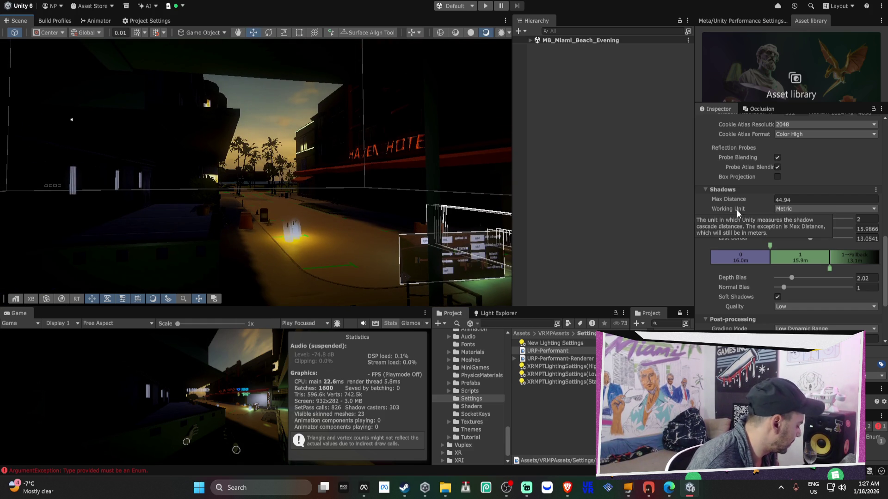
pyautogui.moveTo(728, 198); pyautogui.dragTo(716, 198)
# Fly the Scene view around the Haven Hotel street, then search the Hierarchy for 'dir'.
pyautogui.moveTo(207, 169)
pyautogui.mouseDown()
pyautogui.moveTo(37, 172)
pyautogui.moveTo(878, 172)
pyautogui.moveTo(853, 175)
pyautogui.mouseUp()
pyautogui.moveTo(435, 200); pyautogui.dragTo(109, 177)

AIM OF THE TASK
The output should consist only of the lines from the one with "pyautogui.moveTo(853, 175)" through the final line of the records above, exactly.

RESPONSE BOX
pyautogui.moveTo(853, 175)
pyautogui.mouseUp()
pyautogui.moveTo(435, 200); pyautogui.dragTo(109, 177)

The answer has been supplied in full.